_ACTIVITY:_ Nothing in the data is to be left out; copy it exactly.

(Spatial grounding data)
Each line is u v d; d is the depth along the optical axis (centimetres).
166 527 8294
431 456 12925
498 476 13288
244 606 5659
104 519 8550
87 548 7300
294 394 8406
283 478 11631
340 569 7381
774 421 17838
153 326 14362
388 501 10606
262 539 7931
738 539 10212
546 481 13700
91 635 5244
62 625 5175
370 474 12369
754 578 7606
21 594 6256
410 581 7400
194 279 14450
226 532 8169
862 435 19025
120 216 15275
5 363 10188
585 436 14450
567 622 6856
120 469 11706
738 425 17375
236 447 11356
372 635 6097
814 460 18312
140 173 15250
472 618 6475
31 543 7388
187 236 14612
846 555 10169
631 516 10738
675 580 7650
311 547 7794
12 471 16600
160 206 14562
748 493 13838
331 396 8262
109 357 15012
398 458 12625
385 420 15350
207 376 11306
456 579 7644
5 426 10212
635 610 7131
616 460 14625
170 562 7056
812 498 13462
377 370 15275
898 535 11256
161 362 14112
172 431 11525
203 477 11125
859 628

_YOUR RESPONSE:_
Each line is u v d; d is the depth along the optical axis (centimetres).
166 527 8294
431 456 12925
498 476 13288
244 606 5659
104 519 8550
87 548 7300
294 394 8406
283 478 11631
340 569 7381
774 421 17838
153 326 14362
388 501 10606
262 539 7931
738 539 10212
546 481 13700
91 635 5244
62 625 5175
370 474 12369
754 578 7606
21 594 6256
410 581 7400
194 279 14450
226 532 8169
862 435 19025
120 216 15275
5 363 10188
585 436 14450
567 622 6856
120 469 11706
738 425 17375
236 447 11356
372 635 6097
814 460 18312
140 173 15250
472 618 6475
31 543 7388
187 236 14612
846 555 10169
631 516 10738
675 580 7650
311 547 7794
12 471 16600
160 206 14562
748 493 13838
331 396 8262
109 357 15012
398 458 12625
385 420 15350
207 376 11306
456 579 7644
5 426 10212
635 610 7131
616 460 14625
170 562 7056
812 498 13462
377 370 15275
898 535 11256
161 362 14112
172 431 11525
203 477 11125
859 628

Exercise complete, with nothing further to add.